=== Given records ===

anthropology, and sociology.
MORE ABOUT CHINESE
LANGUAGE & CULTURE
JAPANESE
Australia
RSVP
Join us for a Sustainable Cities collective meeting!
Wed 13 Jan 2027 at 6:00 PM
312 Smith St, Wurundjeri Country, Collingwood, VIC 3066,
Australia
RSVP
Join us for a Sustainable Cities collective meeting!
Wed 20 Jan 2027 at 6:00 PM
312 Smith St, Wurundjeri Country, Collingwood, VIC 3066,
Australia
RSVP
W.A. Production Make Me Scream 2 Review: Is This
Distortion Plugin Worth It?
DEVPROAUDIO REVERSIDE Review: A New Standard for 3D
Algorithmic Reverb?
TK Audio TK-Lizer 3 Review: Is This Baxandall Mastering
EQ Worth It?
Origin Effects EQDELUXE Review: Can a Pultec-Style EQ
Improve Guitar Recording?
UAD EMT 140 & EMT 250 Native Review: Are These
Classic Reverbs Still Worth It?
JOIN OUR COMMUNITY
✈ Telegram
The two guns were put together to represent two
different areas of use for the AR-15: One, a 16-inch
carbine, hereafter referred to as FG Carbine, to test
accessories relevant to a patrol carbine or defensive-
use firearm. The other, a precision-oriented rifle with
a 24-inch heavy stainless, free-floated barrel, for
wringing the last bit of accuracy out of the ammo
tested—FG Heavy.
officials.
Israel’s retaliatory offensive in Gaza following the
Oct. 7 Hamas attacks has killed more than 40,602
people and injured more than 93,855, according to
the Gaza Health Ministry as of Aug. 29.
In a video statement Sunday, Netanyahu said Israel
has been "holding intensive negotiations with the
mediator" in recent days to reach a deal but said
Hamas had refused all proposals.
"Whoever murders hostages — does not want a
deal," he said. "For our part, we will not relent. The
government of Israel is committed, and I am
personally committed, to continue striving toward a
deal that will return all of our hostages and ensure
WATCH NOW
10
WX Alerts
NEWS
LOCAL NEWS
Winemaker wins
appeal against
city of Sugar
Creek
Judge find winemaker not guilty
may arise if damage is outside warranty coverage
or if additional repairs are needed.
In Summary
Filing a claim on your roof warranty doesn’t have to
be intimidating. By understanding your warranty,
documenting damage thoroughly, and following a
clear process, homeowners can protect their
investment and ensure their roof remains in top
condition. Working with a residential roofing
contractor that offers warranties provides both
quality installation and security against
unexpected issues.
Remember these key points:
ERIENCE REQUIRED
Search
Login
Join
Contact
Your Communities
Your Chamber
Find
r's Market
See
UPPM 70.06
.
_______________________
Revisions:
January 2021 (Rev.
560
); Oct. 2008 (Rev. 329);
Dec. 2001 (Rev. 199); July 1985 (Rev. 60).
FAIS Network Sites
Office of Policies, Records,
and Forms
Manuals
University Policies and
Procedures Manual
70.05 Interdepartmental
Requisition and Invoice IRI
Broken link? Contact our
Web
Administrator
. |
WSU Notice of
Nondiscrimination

===

Lay out the lines of the records, from the start through the line containing "In a video statement", as a Markdown table with the columns Row and Line text. Leave out any blank lines.

| Row | Line text |
|---|---|
| 1 | anthropology, and sociology. |
| 2 | MORE ABOUT CHINESE |
| 3 | LANGUAGE & CULTURE |
| 4 | JAPANESE |
| 5 | Australia |
| 6 | RSVP |
| 7 | Join us for a Sustainable Cities collective meeting! |
| 8 | Wed 13 Jan 2027 at 6:00 PM |
| 9 | 312 Smith St, Wurundjeri Country, Collingwood, VIC 3066, |
| 10 | Australia |
| 11 | RSVP |
| 12 | Join us for a Sustainable Cities collective meeting! |
| 13 | Wed 20 Jan 2027 at 6:00 PM |
| 14 | 312 Smith St, Wurundjeri Country, Collingwood, VIC 3066, |
| 15 | Australia |
| 16 | RSVP |
| 17 | W.A. Production Make Me Scream 2 Review: Is This |
| 18 | Distortion Plugin Worth It? |
| 19 | DEVPROAUDIO REVERSIDE Review: A New Standard for 3D |
| 20 | Algorithmic Reverb? |
| 21 | TK Audio TK-Lizer 3 Review: Is This Baxandall Mastering |
| 22 | EQ Worth It? |
| 23 | Origin Effects EQDELUXE Review: Can a Pultec-Style EQ |
| 24 | Improve Guitar Recording? |
| 25 | UAD EMT 140 & EMT 250 Native Review: Are These |
| 26 | Classic Reverbs Still Worth It? |
| 27 | JOIN OUR COMMUNITY |
| 28 | ✈ Telegram |
| 29 | The two guns were put together to represent two |
| 30 | different areas of use for the AR-15: One, a 16-inch |
| 31 | carbine, hereafter referred to as FG Carbine, to test |
| 32 | accessories relevant to a patrol carbine or defensive- |
| 33 | use firearm. The other, a precision-oriented rifle with |
| 34 | a 24-inch heavy stainless, free-floated barrel, for |
| 35 | wringing the last bit of accuracy out of the ammo |
| 36 | tested—FG Heavy. |
| 37 | officials. |
| 38 | Israel’s retaliatory offensive in Gaza following the |
| 39 | Oct. 7 Hamas attacks has killed more than 40,602 |
| 40 | people and injured more than 93,855, according to |
| 41 | the Gaza Health Ministry as of Aug. 29. |
| 42 | In a video statement Sunday, Netanyahu said Israel |